Un murmullo de disculpa se alzó entre los congregados, la emboscada les había sorprendido a todos. El regidor de Palafrugell no acudió al entierro y fue el ermitaño quien dirigió los rezos. Al murmullo de las oraciones se le sumaba un tristísimo y espaciado toque de difuntos de la campana de la ermita, y a este se unía, como un eco lejano y más grave, el de la iglesia de Palafrugell. El día era desapacible, ventoso, con nubes altas, y las gaviotas sobrevolaban el camposanto graznando. Joan contempló cómo la tierra caía sobre la mortaja blanca de Ramón, allí abajo en aquel agujero. Y pensó que su padre hubiera preferido ahogarse en el mar, en alguna tormenta y que su cuerpo llegara a la orilla, mecido por las olas entre rocas inaccesibles, como los de las gaviotas muertas. Quiso ser libre como ellas, y murió libre y, mientras estuvo vivo, su familia también lo fue. Joan debía ocupar su lugar. Pero ¿cómo hacerlo si apenas era capaz de lanzar la azcona a unos pasos de distancia?
Al terminar la ceremonia, Tomás se acercó a los chicos.
—Vuestro padre era como un hermano para mí. —Tenía los ojos llenos de lágrimas—. Y sé que tú, Joan, amabas a mi hija. Yo ya no tengo hija, ni mujer. Vosotros no tenéis ni padre, ni madre. Dejadme ser vuestro tío, ya que nunca podría sustituir a Ramón. Venid conmigo, yo os cuidaré.

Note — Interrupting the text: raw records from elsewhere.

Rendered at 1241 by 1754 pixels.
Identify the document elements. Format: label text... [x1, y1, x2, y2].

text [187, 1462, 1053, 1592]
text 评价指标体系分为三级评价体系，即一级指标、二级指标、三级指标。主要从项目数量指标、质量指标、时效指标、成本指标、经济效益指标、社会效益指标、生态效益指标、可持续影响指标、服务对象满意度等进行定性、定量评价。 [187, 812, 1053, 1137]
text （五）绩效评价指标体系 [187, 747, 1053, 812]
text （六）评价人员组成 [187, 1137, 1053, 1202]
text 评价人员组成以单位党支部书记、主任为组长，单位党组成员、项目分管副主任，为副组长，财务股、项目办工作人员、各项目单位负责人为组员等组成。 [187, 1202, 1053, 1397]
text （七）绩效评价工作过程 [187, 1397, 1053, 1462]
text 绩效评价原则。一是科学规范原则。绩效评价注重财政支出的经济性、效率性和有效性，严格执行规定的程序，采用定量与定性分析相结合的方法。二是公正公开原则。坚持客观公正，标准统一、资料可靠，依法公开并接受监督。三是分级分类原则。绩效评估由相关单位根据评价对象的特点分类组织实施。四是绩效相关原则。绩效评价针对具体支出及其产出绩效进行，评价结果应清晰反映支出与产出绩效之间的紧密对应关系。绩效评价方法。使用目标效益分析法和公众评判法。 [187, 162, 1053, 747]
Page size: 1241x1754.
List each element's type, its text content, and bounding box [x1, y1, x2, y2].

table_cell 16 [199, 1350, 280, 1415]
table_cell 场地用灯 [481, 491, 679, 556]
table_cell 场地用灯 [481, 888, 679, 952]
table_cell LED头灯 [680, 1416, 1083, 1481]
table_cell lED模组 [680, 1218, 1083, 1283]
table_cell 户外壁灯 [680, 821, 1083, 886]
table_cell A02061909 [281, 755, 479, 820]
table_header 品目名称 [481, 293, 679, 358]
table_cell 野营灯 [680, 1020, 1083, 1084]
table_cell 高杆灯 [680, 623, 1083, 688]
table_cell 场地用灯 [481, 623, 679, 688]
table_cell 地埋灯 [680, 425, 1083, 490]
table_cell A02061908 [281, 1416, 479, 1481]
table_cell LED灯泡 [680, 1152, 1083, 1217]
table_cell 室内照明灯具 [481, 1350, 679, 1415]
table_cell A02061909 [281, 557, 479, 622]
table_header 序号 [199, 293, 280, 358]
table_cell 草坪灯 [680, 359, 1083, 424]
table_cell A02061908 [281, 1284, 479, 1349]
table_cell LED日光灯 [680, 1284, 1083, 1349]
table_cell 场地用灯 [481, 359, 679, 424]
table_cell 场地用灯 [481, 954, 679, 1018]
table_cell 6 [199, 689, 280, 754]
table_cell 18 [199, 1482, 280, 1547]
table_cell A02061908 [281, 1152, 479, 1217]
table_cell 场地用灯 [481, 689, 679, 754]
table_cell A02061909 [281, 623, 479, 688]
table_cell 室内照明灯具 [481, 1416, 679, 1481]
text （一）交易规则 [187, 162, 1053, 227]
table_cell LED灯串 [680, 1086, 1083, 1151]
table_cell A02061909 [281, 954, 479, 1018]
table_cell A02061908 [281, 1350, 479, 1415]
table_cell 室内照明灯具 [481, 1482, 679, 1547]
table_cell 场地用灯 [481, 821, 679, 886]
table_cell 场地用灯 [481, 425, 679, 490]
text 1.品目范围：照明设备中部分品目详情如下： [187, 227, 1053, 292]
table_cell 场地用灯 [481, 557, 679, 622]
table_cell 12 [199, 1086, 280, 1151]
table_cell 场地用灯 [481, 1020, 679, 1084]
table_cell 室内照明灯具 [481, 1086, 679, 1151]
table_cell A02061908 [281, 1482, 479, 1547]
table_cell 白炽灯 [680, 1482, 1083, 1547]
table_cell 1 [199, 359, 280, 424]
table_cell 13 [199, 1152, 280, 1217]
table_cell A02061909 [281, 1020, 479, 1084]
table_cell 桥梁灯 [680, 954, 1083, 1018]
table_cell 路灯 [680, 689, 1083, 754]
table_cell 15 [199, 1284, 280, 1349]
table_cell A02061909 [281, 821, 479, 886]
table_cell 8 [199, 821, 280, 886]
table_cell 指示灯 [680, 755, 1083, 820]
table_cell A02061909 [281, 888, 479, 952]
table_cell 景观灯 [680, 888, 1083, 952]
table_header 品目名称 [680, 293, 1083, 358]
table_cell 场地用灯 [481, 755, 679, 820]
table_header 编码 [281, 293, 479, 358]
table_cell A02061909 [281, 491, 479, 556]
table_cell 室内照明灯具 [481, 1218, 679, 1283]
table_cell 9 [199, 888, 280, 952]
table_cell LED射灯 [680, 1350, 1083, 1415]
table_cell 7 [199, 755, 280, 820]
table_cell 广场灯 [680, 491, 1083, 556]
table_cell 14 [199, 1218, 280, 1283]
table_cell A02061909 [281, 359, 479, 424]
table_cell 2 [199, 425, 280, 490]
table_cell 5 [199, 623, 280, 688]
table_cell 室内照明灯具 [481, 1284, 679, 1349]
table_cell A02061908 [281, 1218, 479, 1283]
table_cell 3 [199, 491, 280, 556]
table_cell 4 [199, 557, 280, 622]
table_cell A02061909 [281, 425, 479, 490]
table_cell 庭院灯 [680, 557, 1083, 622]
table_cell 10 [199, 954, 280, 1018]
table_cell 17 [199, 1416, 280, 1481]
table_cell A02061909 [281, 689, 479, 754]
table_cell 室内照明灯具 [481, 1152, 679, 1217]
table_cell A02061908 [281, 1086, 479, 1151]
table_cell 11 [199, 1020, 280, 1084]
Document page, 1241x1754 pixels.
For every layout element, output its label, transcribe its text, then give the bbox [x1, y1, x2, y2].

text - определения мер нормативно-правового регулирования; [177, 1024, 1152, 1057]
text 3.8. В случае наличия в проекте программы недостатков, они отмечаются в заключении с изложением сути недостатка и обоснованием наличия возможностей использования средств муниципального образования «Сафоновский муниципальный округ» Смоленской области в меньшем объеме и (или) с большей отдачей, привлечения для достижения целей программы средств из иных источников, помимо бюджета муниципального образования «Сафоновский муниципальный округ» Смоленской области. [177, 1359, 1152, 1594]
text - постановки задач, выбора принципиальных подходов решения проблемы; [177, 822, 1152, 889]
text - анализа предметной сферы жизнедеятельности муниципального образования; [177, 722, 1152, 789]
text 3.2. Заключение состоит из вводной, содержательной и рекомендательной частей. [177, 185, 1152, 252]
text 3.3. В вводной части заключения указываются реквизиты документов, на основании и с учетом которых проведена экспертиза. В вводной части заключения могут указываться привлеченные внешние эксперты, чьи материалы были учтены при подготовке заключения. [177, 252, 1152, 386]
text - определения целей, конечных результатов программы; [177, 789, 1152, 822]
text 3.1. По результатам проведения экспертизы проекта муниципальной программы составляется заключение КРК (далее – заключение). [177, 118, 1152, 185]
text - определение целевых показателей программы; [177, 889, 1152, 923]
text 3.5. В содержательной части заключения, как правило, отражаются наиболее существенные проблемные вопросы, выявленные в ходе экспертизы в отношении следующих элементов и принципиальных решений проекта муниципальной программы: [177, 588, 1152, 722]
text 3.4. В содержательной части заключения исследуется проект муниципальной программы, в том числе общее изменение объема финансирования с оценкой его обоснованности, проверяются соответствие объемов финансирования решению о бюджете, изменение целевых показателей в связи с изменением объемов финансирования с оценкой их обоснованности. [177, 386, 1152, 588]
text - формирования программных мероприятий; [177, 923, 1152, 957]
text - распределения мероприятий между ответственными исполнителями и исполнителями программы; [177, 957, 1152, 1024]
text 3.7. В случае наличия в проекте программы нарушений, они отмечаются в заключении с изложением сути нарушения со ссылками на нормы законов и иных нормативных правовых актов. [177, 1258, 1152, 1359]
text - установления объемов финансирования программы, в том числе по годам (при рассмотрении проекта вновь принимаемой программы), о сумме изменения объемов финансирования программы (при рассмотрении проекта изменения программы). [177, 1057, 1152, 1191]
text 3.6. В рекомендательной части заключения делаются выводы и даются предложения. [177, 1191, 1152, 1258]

—Gracias, Tomás —repuso Joan una vez fue capaz de comprender lo que les decía.
Él los abrazó; no se parecía a su padre, pensó Joan. Era más alto y nervudo, y donde Joan notaba la dureza mullida del músculo de Ramón, en Tomás encontraba hueso y nervio. Su ofrecimiento le aliviaba pero no le gustaron sus palabras sin esperanza.
—Ellas volverán. Nosotros aún tenemos madre y hermana, y tú tienes a Elisenda y a Marta —le dijo cuando se separaron—. Iremos a buscarlas, ¿verdad, Tomás?
Él negó con la cabeza.
—¡Volverán! —dijo Joan casi en un grito.
El hombre le miró con sus ojos azules, tragó saliva y no dijo nada.
Después se dirigieron al pueblo, donde fray Dionís oficiaba una misa funeral en la que se rogaría también por los cautivos y los heridos.
—Ha sido la voluntad de Dios —predicaba en su sermón desde el púlpito a una iglesia abarrotada—. Cumplamos bien los mandamientos de la Santa Madre Iglesia, para que no se repitan esos males.
Declamaba apasionado, gesticulando con energía. Joan, que estaba junto a Tomás, notó cómo este se crispaba al oírlo.
—Esas desgracias son fruto de nuestros pecados. Y la esclavitud, el hambre y la muerte son las penas que el Señor nos impone. Cumplamos Su ley y Él nos mantendrá a salvo.
—¿A salvo? —gritó Tomás.
El regidor enmudeció de sorpresa, nadie interrumpía un sermón. El silencio era total, Joan ni respiraba.
—¿Que el asalto de los piratas es un castigo del Señor por nuestros pecados? ¡Aquí os librasteis gracias a las murallas y a los soldados! No por vuestra virtud.
Joan pensó que tenía razón.
—¿Qué pecado cometió mi hija para merecer la esclavitud? ¿Cuál mi mujer? —Se acercó a increparle desde el pie del púlpito—. Si ahora son esclavas, es por vuestra cobardía, no por sus pecados. ¿Por qué no dejasteis que el somatén atacara a los piratas? ¡Cobarde! —Y se lanzó escaleras arriba.
—¡No me toques! —aulló el eclesiástico—. ¡Arderás para siempre en el infierno!
Las mujeres chillaron y Joan pensó que lo arrojaría por encima de la barandilla. Y lo hubiera hecho de no ser por los soldados que siempre acompañaban al regidor y que corrieron desde la entrada del templo. Cuando le sujetaron agarraba por el cuello al clérigo, que ya tenía la cara púrpura. Se repartieron muchos golpes y el fraile recibió varios.
—¡Echadle de la iglesia! —gritó el regidor sofocado cuando ya se llevaban a Tomás—. ¡Y no vuelvas, quedas excomulgado!